## begin EXTRACT PROVIDED
Apache Kafka streams as a source - Amazon EventBridge

Apache Kafka streams as a source

Apache Kafka is an open-source event streaming platform that supports workloads such as data pipelines and streaming analytics. You can use Amazon Managed Streaming for Apache Kafka (Amazon MSK), or a self managed Apache Kafka cluster. In AWS terminology, a self managed cluster refers to any Apache Kafka cluster not hosted by AWS. This includes both clusters you manage yourself, as well as those hosted by a third-party provider, such as Confluent Cloud, CloudKarafka, or Redpanda.

For more information on other AWS hosting options for your cluster, see Best Practices for Running Apache Kafka on AWS on the AWS Big Data Blog.

Apache Kafka as a source operates similarly to using Amazon Simple Queue Service (Amazon SQS) or Amazon Kinesis. EventBridge internally polls for new messages from the source and then synchronously invokes the target. EventBridge reads the messages in batches and provides these to your function as an event payload. The maximum batch size is configurable. (The default is 100 messages.)

For Apache Kafka-based sources, EventBridge supports processing control parameters, such as batching windows and batch size.

EventBridge sends the batch of messages in the event parameter when it invokes your pipe. The event payload contains an array of messages. Each array item contains details of the Apache Kafka topic and Apache Kafka partition identifier, together with a timestamp and a base64-encoded message.

Example events

The following sample event shows the information that is received by the pipe. You can use this event to create and filter your event patterns, or to define input transformation. Not all of the fields can be filtered. For more information about which fields you can filter, see Amazon EventBridge Pipes filtering.

[ { "eventSource": "SelfManagedKafka", "bootstrapServers": "b-2.demo-cluster-1.a1bcde.c1.kafka.us-east-1.amazonaws.com:9092,b-1.demo-cluster-1.a1bcde.c1.kafka.us-east-1.amazonaws.com:9092", "eventSourceKey": "mytopic-0", "topic": "mytopic", "partition": 0, "offset": 15, "timestamp": 1545084650987, "timestampType": "CREATE_TIME", "key":"abcDEFghiJKLmnoPQRstuVWXyz1234==", "value":"SGVsbG8sIHRoaXMgaXMgYSB0ZXN0Lg==", "headers": [ { "headerKey": [ 104, 101, 97, 100, 101, 114, 86, 97, 108, 117, 101 ] } ] } ]

Apache Kafka cluster authentication

EventBridge Pipes supports several methods to authenticate with your self managed Apache Kafka cluster. Make sure that you configure the Apache Kafka cluster to use one of these supported authentication methods. For more information about Apache Kafka security, see the Security section of the Apache Kafka documentation.
## end EXTRACT PROVIDED
## begin DATASET ENTRIES
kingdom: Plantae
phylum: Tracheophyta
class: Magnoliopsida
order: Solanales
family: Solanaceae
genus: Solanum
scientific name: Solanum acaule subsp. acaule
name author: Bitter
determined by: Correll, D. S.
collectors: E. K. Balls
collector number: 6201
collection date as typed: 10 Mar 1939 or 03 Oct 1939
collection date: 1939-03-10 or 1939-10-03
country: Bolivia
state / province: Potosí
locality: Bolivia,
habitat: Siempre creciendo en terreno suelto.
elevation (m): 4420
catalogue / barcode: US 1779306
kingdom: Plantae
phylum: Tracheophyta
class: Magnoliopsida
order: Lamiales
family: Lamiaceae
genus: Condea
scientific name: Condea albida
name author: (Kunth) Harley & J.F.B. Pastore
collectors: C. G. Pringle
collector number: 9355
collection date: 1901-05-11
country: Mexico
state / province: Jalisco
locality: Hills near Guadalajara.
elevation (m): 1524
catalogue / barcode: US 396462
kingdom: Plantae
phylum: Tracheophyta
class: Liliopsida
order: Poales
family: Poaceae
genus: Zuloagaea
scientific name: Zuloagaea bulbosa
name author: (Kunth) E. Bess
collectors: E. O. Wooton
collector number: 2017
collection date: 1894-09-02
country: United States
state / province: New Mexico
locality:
## end DATASET ENTRIES
WHAT YOU WILL DO:
[1] Reproduce the Apache Kafka source page word for word from "Apache Kafka is" to "CloudKarafka, or Redpanda.".
[2] Write what comes next in the Apache Kafka source page, picking up after its final sentence.

RESULTS:
[1]
Apache Kafka is an open-source event streaming platform that supports workloads such as data pipelines and streaming analytics. You can use Amazon Managed Streaming for Apache Kafka (Amazon MSK), or a self managed Apache Kafka cluster. In AWS terminology, a self managed cluster refers to any Apache Kafka cluster not hosted by AWS. This includes both clusters you manage yourself, as well as those hosted by a third-party provider, such as Confluent Cloud, CloudKarafka, or Redpanda.

[2]
VPC access

If you are using a self managed Apache Kafka environment where only Apache Kafka users within your VPC have access to your Apache Kafka brokers, you must configure the Amazon Virtual Private Cloud (Amazon VPC) in the Apache Kafka source.

SASL/SCRAM authentication

EventBridge Pipes supports Simple Authentication and Security Layer/Salted Challenge Response Authentication Mechanism (SASL/SCRAM) authentication with Transport Layer Security (TLS) encryption. EventBridge Pipes sends the encrypted credentials to authenticate with the cluster. For more information about SASL/SCRAM authentication, see RFC 5802.

EventBridge Pipes supports SASL/PLAIN authentication with TLS encryption. With SASL/PLAIN authentication, EventBridge Pipes sends credentials as clear text (unencrypted) to the server.

For SASL authentication, you store the sign-in credentials as a secret in AWS Secrets Manager.

Mutual TLS authentication

Mutual TLS (mTLS) provides two-way authentication between the client and server. The client sends a certificate to the server for the server to verify the client, and the server sends a certificate to the client for the client to verify the server.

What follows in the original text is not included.